Por circunstancias que no vienen al caso, he terminado viendo en la misma semana Crepúsculo y Déjame entrar, las más recientes aproximaciones cinematográficas al mundo de los vampiros. No esperaba nada de la primera, entre otras cosas porque tiene poco que ofrecer, apenas si tiene entidad para presumir de episodio piloto para serie de televisión; es lo que tiene la evolución de los tiempos y la injerencia de las modas sobre el valor intelectual de un regalo. A mi edad, con 12 años, nos regalaban el Drácula de Bram Stoker o La isla del tesorode Stevenson; ahora, a los que tienen 12, les regalan Crepúsculo o lo último de Harry Potter. Ni punto de comparación. Déjame entrar también se basa en una novela, de terror, de la que es autor el escritor sueco John Ajvide Lindqvist. Dudo que repose en las estanterías de millones de adolescentes de todo el mundo junto a la saga de Stephanie Meyer, pese a que la espina dorsal de su historia comparta algunos puntos argumentales con Crepúsculo, de la misma manera que su adaptación cinematográfica tampoco será un fenómeno de masas, entre otras cosas porque no se dirige a un espectador pasivo ni precisa de rostros modélicos para conmovernos con su amarga y enternecedora narración.
Como en Crepúsculo, un humano y un vampiro, vecinos de una fría y apartada ciudad, comparten amistad y caricias, salvo que la historia transcurre en los años setenta, en Suecia, los protagonistas son niños -de 12 años- y el vampiro, en este caso, es ella. El niño se llama Oskar (Kåre Hedebrant), vive en un piso con su madre divorciada y atemorizado por el acoso al que es sometido en el colegio por el cabecilla de la clase. La niña se llama Eli (Lina Leandersson), acaba de mudarse a su misma planta -viven pared con pared- acompañada de un hombre -todos suponen que es su padre- que hace las veces de guardián protector -cubre las ventanas para evitar que entre el sol, le procura sangre fresca para evitar que salga de caza...-. Una noche coincide con Oskar en el parque y surge entre ellos cierta complicidad forjada por el encuentro de dos niños apartados/marginados por la sociedad, cada uno de ellos por unas circunstancias especiales. Los encuentros se van prolongando y desembocan en las visitas nocturnas de la niña al dormitorio de Oskar, forjando una de las más hermosas y amargas historias de amor que se hayan visto en mucho tiempo en el cine.

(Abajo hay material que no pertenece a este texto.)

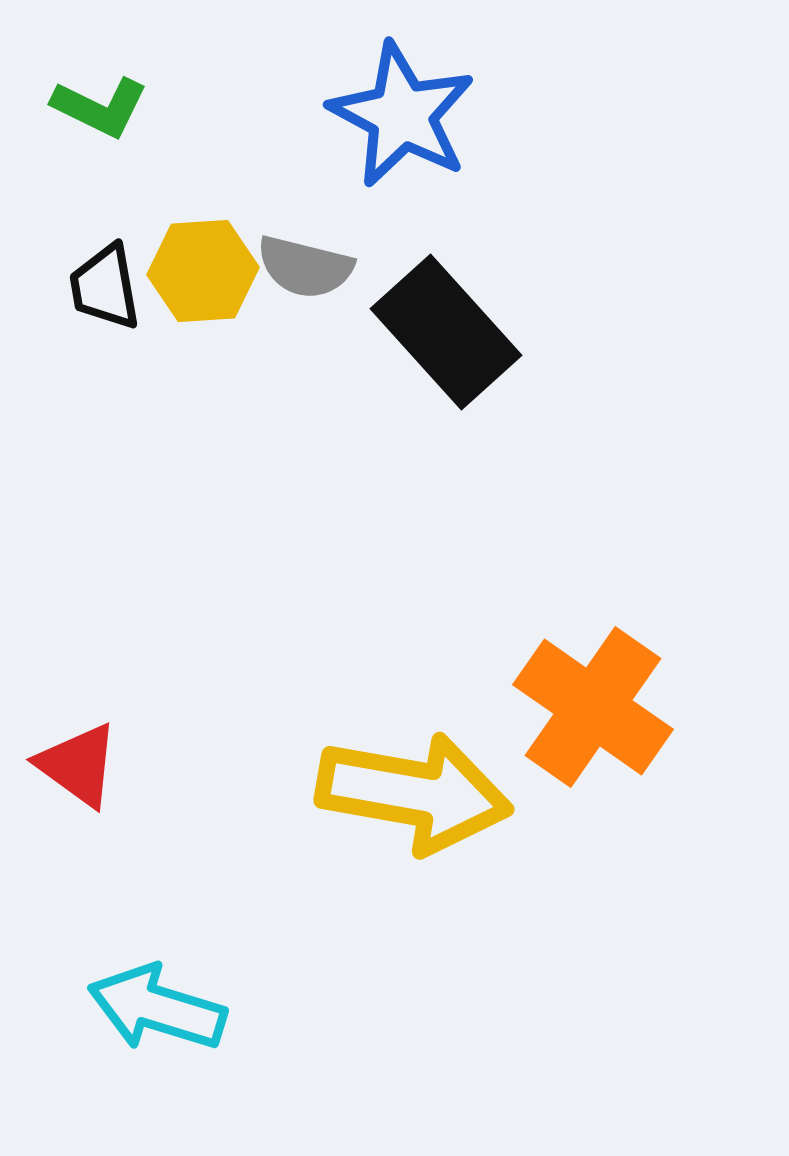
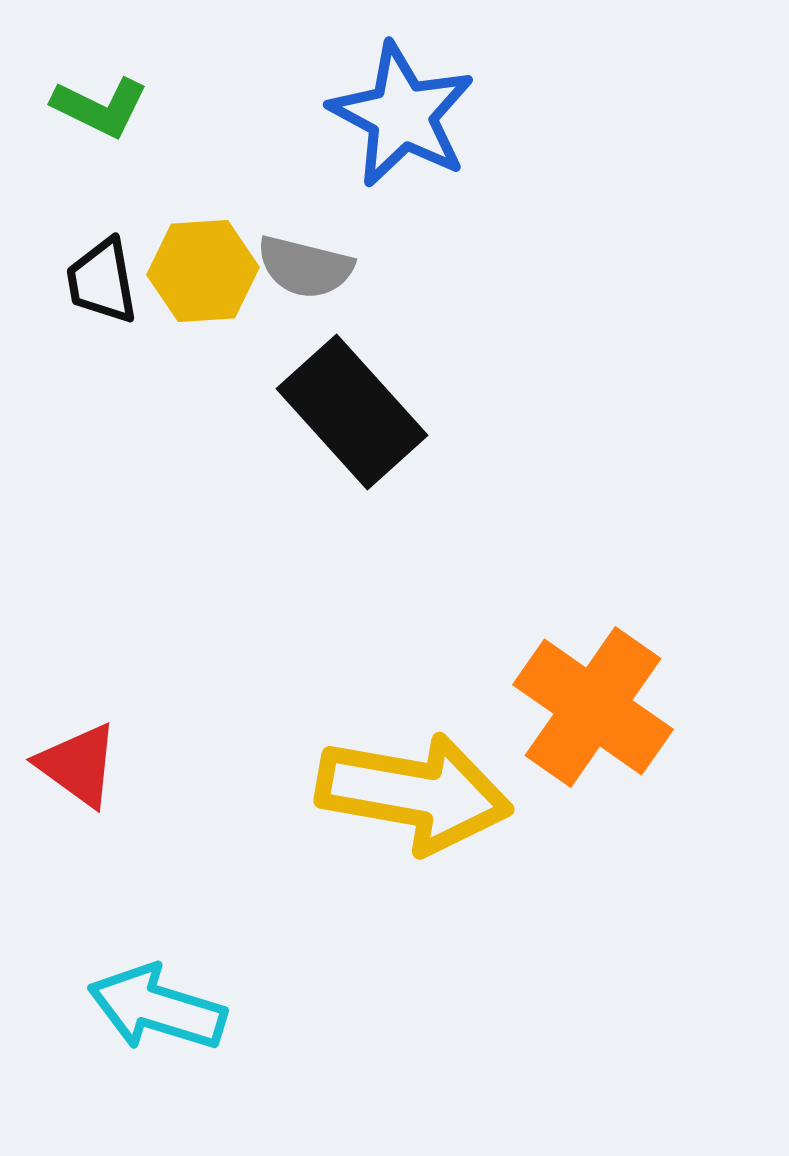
black trapezoid: moved 3 px left, 6 px up
black rectangle: moved 94 px left, 80 px down
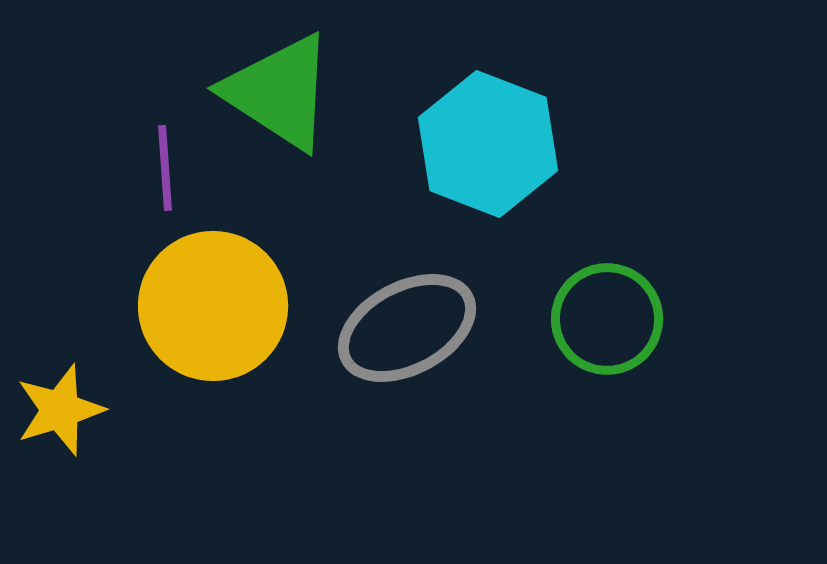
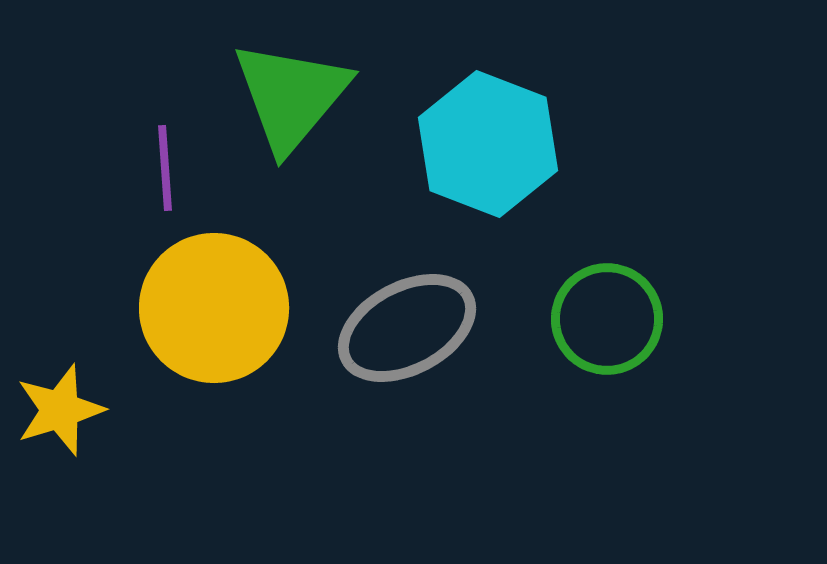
green triangle: moved 12 px right, 4 px down; rotated 37 degrees clockwise
yellow circle: moved 1 px right, 2 px down
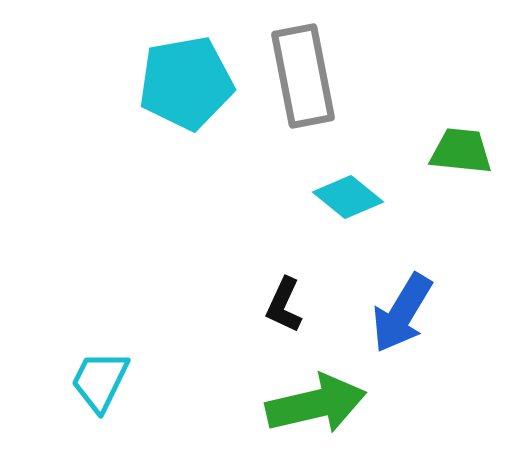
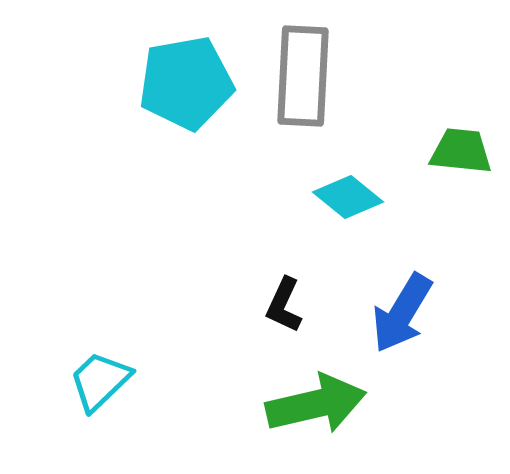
gray rectangle: rotated 14 degrees clockwise
cyan trapezoid: rotated 20 degrees clockwise
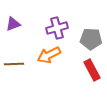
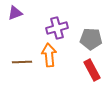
purple triangle: moved 2 px right, 11 px up
orange arrow: rotated 110 degrees clockwise
brown line: moved 8 px right, 2 px up
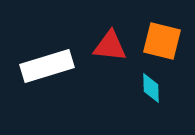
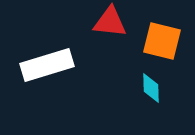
red triangle: moved 24 px up
white rectangle: moved 1 px up
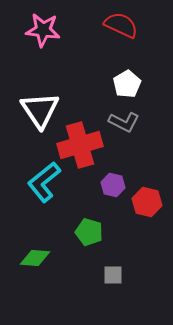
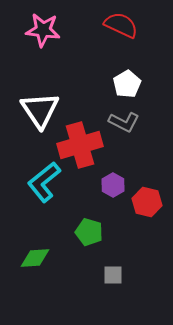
purple hexagon: rotated 15 degrees clockwise
green diamond: rotated 8 degrees counterclockwise
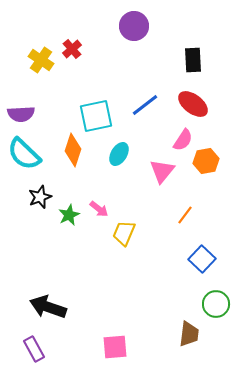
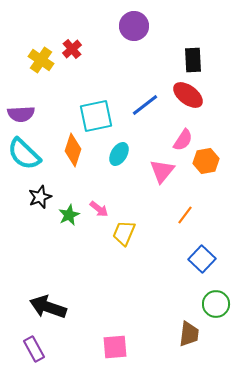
red ellipse: moved 5 px left, 9 px up
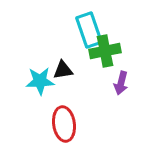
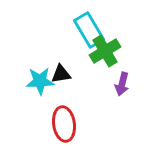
cyan rectangle: rotated 12 degrees counterclockwise
green cross: rotated 20 degrees counterclockwise
black triangle: moved 2 px left, 4 px down
purple arrow: moved 1 px right, 1 px down
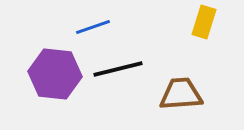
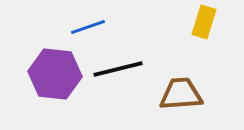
blue line: moved 5 px left
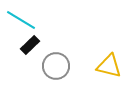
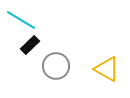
yellow triangle: moved 2 px left, 3 px down; rotated 16 degrees clockwise
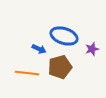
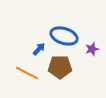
blue arrow: rotated 72 degrees counterclockwise
brown pentagon: rotated 15 degrees clockwise
orange line: rotated 20 degrees clockwise
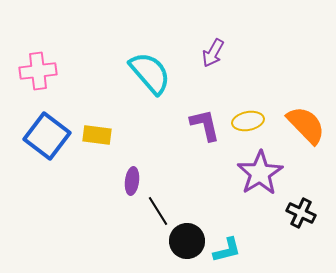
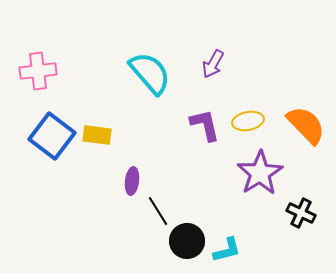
purple arrow: moved 11 px down
blue square: moved 5 px right
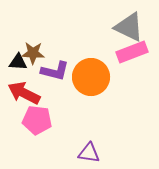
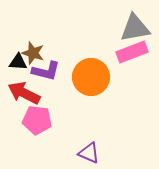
gray triangle: moved 6 px right, 1 px down; rotated 36 degrees counterclockwise
brown star: rotated 15 degrees clockwise
purple L-shape: moved 9 px left
purple triangle: rotated 15 degrees clockwise
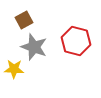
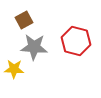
gray star: rotated 16 degrees counterclockwise
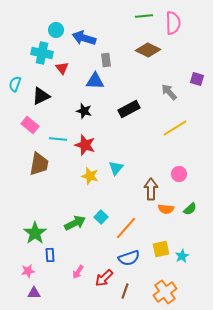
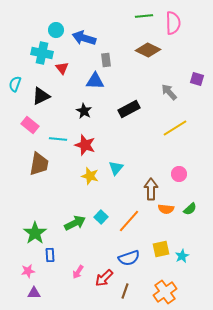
black star: rotated 14 degrees clockwise
orange line: moved 3 px right, 7 px up
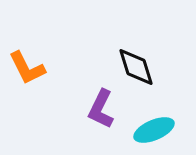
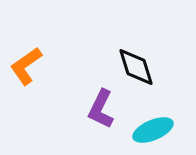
orange L-shape: moved 1 px left, 2 px up; rotated 81 degrees clockwise
cyan ellipse: moved 1 px left
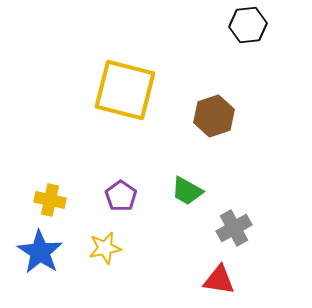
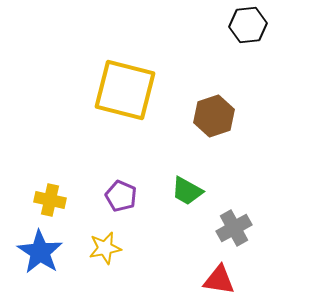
purple pentagon: rotated 12 degrees counterclockwise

Tomas Alfredson, director de la película, no sólo logra captar con toda la emoción descarnada la entrañable amistad entre los niños, sino que ahonda en las particulares miserias de cada uno de ellos para reivindicar la vinculación que han establecido y el sacrificio diario que supone seguir adelante sin quebrantar sus identidades, conscientes de que el afecto y respeto que se profesan es lo único que los hace fuertes frente al mundo exterior. Alfredson presta asimismo una enorme atención al contexto climatológico, a ese escenario nevado que parece congelar a su vez los instintos humanos de los personajes adultos y, por supuesto, combina sin estridencias la poética composición de las secuencias entre la pareja infantil con la sangrienta transición de estados sobre las que evoluciona este memorable romance para adultos protagonizado por niños.